2011 Plans: 35 to 50 new units

“I’m not worried about the price of cheese going up,” says David Rutkauskas, founder, president and CEO of Beautiful Brand Int’l. in Tulsa, Okla. “We can adapt to that. If you can survive in the restaurant business for 25 years, you know you can be successful.”

Adapting and taking care of details is just part of the day-to-day business, one that Rutkauskas clearly relishes. “Every day there’s something exciting in my in-box,” he says. “We’re building six restaurants in Kuwait; I live in Oklahoma. To me, that’s exciting.”

The recession hasn’t had much of a negative impact on his company for many reasons. “We’re very fortunate,” he says, “that the brands in our category that are less than $300,000 to get into are still very appealing to investors. And the fast-casual segment is almost recession-proof as long as you’re delivering a high-quality product in a clean environment with great service.”

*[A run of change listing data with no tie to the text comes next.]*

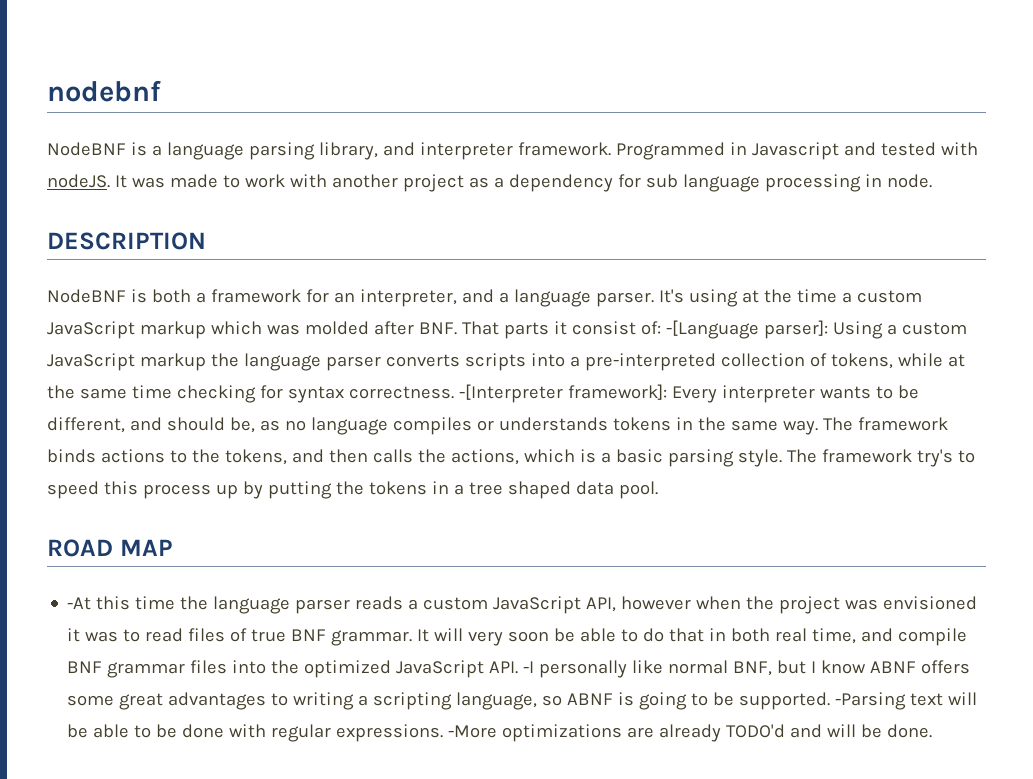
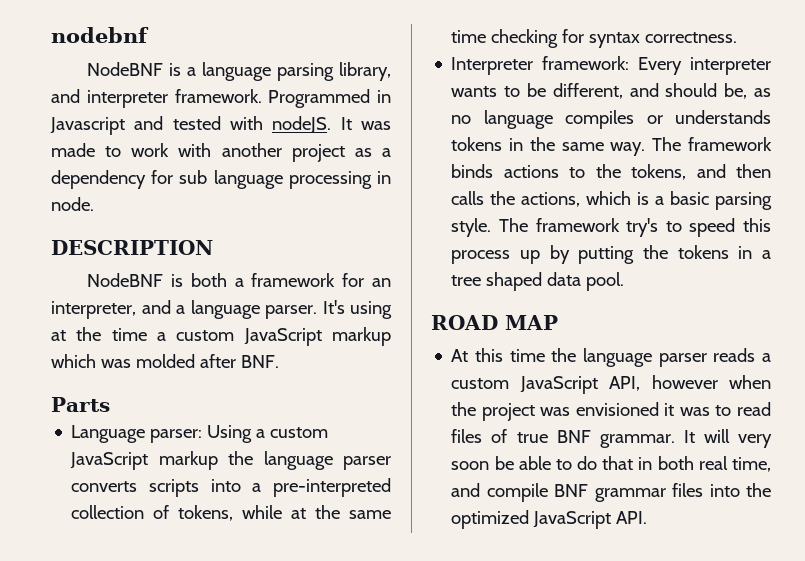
[461,320,828,339] That parts it consist of: -[Language parser]: -> [51,397,110,412] [71,425,203,443] // Parts // Language parser:
[458,384,667,403] -[Interpreter framework]: -> [451,56,630,75] // Interpreter framework:
[67,597,92,610] -At -> [451,349,469,362] At
[523,660,971,678] [67,692,978,710] [67,724,933,742] -I personally like normal BNF, but I know ABNF offers some great advantages to writing a scripting language, so ABNF is going to be supported. -Parsing text will be able to be done with regular expressions. -More optimizations are already TODO'd and will be done. -> (648, 517) none

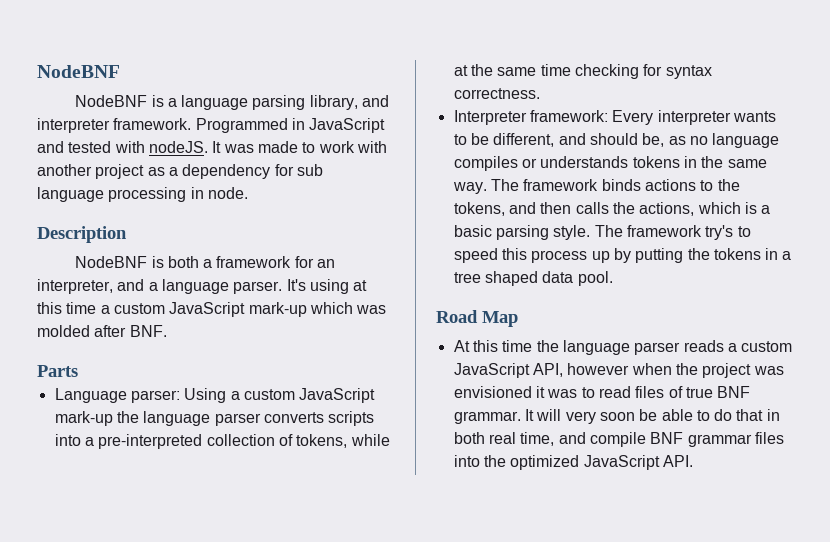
[51,27,149,43] nodebnf -> [37,65,120,78] NodeBNF
[50,117,125,135] Javascript -> [309,118,386,133] JavaScript
[51,240,213,255] DESCRIPTION -> [37,226,127,243] Description
[76,327,102,341] the -> [37,302,62,314] this
[331,327,391,346] markup -> [248,302,307,317] mark-up
[158,451,218,470] markup -> [54,411,113,426] mark-up
[431,315,558,330] ROAD MAP -> [436,310,518,327] Road Map

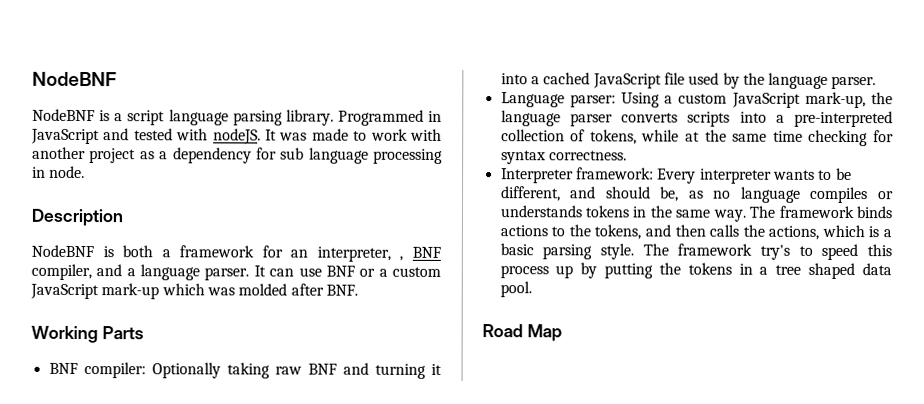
(177, 102) none -> [127,110,166,126] script
[309,95,390,110] [37,118,192,133] library, and interpreter framework. -> [285,109,334,126] library.
(113, 286) none -> [399,246,441,261] [31,263,92,281] , BNF compiler,
[286,279,368,294] [37,302,97,314] It's using at this time -> [253,265,376,277] It can use BNF or
(167, 331) none -> [31,325,98,344] Working
(78, 371) none -> [48,362,443,379] [500,72,877,90] // BNF compiler: Optionally taking raw BNF and turning it into a cached JavaScript file used by the language parser.
[54,411,113,426] mark-up -> [804,91,866,109] mark-up,
[453,340,793,355] [453,363,784,378] [453,386,751,398] [453,409,780,424] [453,432,784,447] [453,455,693,470] // At this time the language parser reads a custom JavaScript API, however when the project was envisioned it was to read files of true BNF grammar. It will very soon be able to do that in both real time, and compile BNF grammar files into the optimized JavaScript API. -> (562, 333) none

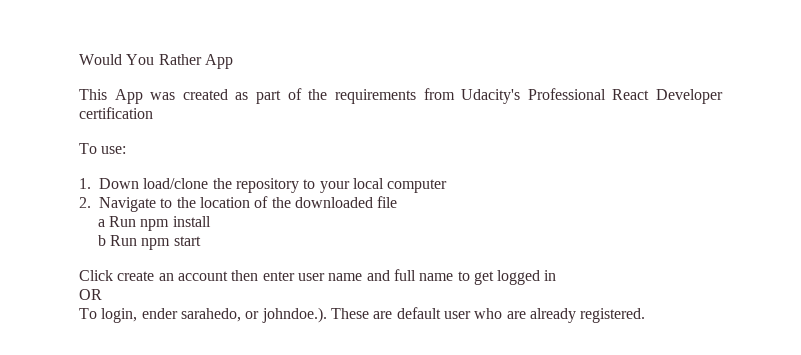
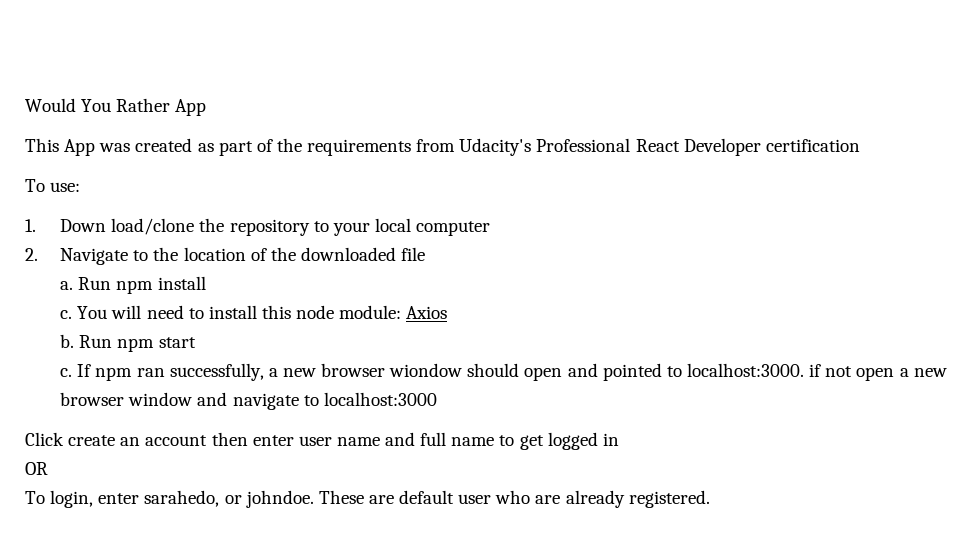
[97,219,105,227] a -> [60,281,74,290] a.
[97,235,201,250] b Run npm start -> [60,305,448,319] [60,334,196,352] [60,363,947,381] [60,392,437,410] c. You will need to install this node module: Axios // b. Run npm start // c. If npm ran successfully, a new browser wiondow should open and pointed to localhost:3000. if not open a new browser window and navigate to localhost:3000
[141,308,178,319] ender -> [98,493,140,504] enter
[261,307,327,323] johndoe.). -> [245,490,314,508] johndoe.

The year, in fact, was the best ever for the company. “We hear a lot of doom and gloom, but we see a lot of positives in this market,” he says. “We just look at ways to lower expenses, raise sales and be successful.”

The company got a jump on lowering expenses three or four years ago, before the downturn. “Costs were going up so much,” Rutkauskas says, “we went in and looked at how to lower them to make it easier for franchisees to get into the business.”

The company is designing smaller kitchens, focusing on efficiency and speed, which has the added benefit of increasing retail space in the same footprint. In its new concept Top That! Pizza, for example, the company sourced an oven that can cook made-to-order pizzas in about two-and-a-half minutes. The first store was designed in a converted sandwich chain unit.

Rutkauskas also plans to build sales both by adding to the number of brands in the company’s stable and by co-branding stores with new brands and the brands it already has. In addition to its flagship Camille’s Sidewalk Café, the company has 14 concepts ranging from high-end sushi, Texas barbecue and a burger chain to frozen yogurt. The company expects to franchise at least two or three new brands this year.

“We see a lot of co-branding ahead,” he says. “Adding a cupcake concept or our FreshBerry frozen yogurt concept to Camille’s, for example, gives us a chance to sell more with shared ventilation and equipment.”

That kind of innovation and nimbleness have enabled the company to ink franchising deals for more than 1,000 units worldwide in the past few years. The future is so bright, he says, that the 35 to 50 units the company expects to see opening in 2011 could easily double.

So what does concern him? “Fluctuations in consumer taste or costs we can deal with,” he says. “It’s the things out of our control that we worry about. My biggest concern is the state of world peace, not the economy or food costs.”